In 1994, my entire thyroid was removed because of a single, small tumour. Then I was dosed with radioactive iodine. Aggressive treatment for my kind of cancer has been standard for decades.
But earlier this year, an international panel of experts called for a paradigm shift in thyroid cancer diagnosis, in order to spare many thousands of people, like me, the unnecessary loss of a vital organ. A certain type of non-invasive nodule, accounting for about 20% of all thyroid cancers, will no longer be labelled carcinoma if the recommendation is heeded.
Led by Dr. Yuri Nikiforov, a thyroid pathologist from the University of Pittsburgh, the group published a study in the April issue of Jama Oncology providing the rationale for a name change. The tumour in question is a variant of the common papillary cancer that is confined within a capsule. The study followed 109 patients with such tumours for between 10 and 26 years. None had a recurrence of disease even though 69 had only a partial thyroidectomy.
While the study population was small, the length of follow up offers convincing evidence of the innocence of these type of lesions. The panelists decided they now should be labelled “non-invasive follicular thyroid neoplasm with papillary-like nuclear features,” or NIFT-P. They reason that patients will be less anxious about a non-cancer diagnosis and doctors less zealous about treating something called a neoplasm instead of carcinoma.
The terminology sounded familiar. I dug out my pathology report. Sure enough, I had an encapsulated nodule, labelled a “follicular variant of papillary carcinoma.” It seems I had NIFT-P. Not cancer.

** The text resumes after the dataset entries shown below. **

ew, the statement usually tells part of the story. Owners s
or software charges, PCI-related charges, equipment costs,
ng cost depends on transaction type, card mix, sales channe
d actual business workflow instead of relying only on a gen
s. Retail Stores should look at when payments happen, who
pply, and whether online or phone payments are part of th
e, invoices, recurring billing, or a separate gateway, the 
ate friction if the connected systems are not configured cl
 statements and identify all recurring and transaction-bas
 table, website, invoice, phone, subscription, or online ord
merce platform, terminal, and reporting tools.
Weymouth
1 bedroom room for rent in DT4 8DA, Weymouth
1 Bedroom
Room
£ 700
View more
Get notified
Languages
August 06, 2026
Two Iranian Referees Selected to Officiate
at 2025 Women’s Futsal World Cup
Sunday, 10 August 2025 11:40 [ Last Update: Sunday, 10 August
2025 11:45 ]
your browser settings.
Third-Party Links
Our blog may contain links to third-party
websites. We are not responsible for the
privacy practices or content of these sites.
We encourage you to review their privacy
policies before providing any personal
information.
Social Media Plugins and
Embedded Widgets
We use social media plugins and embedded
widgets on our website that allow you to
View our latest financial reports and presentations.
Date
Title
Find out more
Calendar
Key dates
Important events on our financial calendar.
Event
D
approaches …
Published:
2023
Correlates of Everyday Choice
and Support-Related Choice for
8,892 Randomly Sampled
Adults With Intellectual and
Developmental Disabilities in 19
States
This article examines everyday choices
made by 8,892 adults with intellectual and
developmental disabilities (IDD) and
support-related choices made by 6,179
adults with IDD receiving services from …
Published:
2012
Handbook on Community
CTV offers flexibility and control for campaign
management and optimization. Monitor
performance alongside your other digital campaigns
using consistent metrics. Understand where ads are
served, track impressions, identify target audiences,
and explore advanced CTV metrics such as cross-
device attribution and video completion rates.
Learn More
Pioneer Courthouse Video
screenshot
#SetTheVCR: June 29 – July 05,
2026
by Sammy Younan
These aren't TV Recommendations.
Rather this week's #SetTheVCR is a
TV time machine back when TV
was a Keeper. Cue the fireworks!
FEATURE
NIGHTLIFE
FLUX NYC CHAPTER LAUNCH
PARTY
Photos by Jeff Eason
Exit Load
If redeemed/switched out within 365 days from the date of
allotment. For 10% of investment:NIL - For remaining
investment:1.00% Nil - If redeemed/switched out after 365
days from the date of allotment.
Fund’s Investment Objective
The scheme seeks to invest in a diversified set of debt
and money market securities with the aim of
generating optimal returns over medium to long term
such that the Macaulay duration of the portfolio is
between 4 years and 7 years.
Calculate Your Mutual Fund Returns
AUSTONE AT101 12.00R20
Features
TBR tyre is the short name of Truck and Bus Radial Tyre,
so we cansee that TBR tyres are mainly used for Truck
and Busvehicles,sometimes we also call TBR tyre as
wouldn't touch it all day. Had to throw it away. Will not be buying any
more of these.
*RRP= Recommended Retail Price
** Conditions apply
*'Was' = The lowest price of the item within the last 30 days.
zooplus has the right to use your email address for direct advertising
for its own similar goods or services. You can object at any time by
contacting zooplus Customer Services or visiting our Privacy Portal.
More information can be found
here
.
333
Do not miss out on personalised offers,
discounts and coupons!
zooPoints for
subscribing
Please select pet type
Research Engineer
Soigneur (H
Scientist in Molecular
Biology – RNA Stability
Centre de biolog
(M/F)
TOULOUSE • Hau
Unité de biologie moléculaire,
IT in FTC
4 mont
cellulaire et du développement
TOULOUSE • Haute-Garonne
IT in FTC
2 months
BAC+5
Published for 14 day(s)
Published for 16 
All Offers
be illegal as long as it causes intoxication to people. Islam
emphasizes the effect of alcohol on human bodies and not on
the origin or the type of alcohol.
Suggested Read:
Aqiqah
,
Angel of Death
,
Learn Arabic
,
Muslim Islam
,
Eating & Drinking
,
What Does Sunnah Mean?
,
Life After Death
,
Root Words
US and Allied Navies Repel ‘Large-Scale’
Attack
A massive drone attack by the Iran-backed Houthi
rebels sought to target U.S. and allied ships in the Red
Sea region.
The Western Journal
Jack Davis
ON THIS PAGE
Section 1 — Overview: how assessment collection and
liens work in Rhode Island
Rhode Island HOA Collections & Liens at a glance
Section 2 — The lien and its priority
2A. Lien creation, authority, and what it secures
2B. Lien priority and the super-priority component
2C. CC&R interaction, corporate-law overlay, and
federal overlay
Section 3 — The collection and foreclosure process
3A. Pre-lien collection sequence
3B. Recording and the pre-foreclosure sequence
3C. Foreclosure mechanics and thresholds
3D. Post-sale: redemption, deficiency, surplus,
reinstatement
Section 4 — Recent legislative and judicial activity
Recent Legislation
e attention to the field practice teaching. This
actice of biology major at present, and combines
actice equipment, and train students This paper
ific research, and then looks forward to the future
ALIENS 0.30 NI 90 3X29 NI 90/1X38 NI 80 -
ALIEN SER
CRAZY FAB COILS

When I was diagnosed, doctors already knew that this kind of tumour, once removed, was rarely a threat. Yet, to be on the safe side, they removed the entire gland. And to kill any lingering thyroid cells left behind, they asked patients to swallow radioactive iodine. I was isolated in a hospital room for three days, so radioactive, that no one could come near me.
Fortunately, I did not suffer any possible side effects, such as mouth dryness or damage to vocal chords. Without a thyroid, however, I was now consigned to thyroid hormone replacement pills for the rest of my life. My body wouldn’t survive without it. For extra insurance against cancer coming back, the dose was high. I was on that high dose for 20 years, not knowing it was making me anxious and inexplicably emotional at times. Nor did I know that prolonged high doses are associated with heart arrhythmia.
I sent my pathology results to Dr. Nikiforov who said without seeing the actual tissue, he couldn’t be 100% sure, but agreed I most likely had NIFT-P. For patients like me today, he advocates removing only the section of thyroid containing the nodule. With half a thyroid still intact, hormone replacement is often not necessary.
The Jama Oncology article, and an accompanying editorial, both suggest that overtreatment of these particular tumours, with complete thyroidectomy followed by radioactive iodine, is still common practice in North America and Europe. Nikiforov estimates that the new paradigm will affect 45,000 patients worldwide each year.
Canadian data support his argument. In an analysis of Ontario statistics, Stephen Hall, an ear, nose and throat surgeon at Queen’s University in Kingston, found that between 2000 and 2008, the incidence of thyroid cancer doubled, largely due to an increase in ultrasound detection of small, impalpable tumours that caused no symptoms. As the numbers increased, so did the number of total thyroidectomies. Complete removal, as opposed to a partial removal of the thyroid was done in 62.4% of all cases, varying across regions in Ontario from 29% to 82%. Additional treatment with radioactive iodine was given to two thirds of those patients.
Hall has looked at more recent, as yet unpublished, data in Ontario and observes that, as in the rest of the world, the rates of thyroid cancer continue to rise due to overuse of diagnostic tests. Rates of total thyroidectomy also continue to increase, though the use of radioactive iodine is levelling off. He thinks new labelling of some these cancers could be a game changer in managing not just NIFT-P, but other low risk thyroid cancers too.
In a recent statement, Toronto’s University Hospital Network/Princess Margaret Endocrine Site Group, also endorses a more conservative approach. Dr. James Brierley, radiation oncologist, and head of the group, says that in his centre, removing half of the thyroid without radioactive iodine is standard for non-invasive tumours, and he’s keen to get the message out that “people with early stage thyroid cancer, or now, not even thyroid cancer, don’t need to be aggressively treated.”
The truth is, the vast majority of thyroid cancers are highly curable, even when metastatic. Many are indolent and left alone would cause no harm. A one-size-fits-all aggressive treatment, rooted in a simplistic “war on cancer” is outdated and harmful. Just as prostate and breast cancer have been overdiagnosed and overtreated, so has thyroid cancer, at the cost of unnecessary morbidity.
The promise of a paradigm shift, through a name change, is welcome news if indeed pathologists embrace the recommended criteria for identifying NIFT-P. Other low-risk thyroid cancers also need to be identified, and the regional differences in thyroid cancer management must be addressed. I can’t get my thyroid back, but others can be spared unnecessary treatment.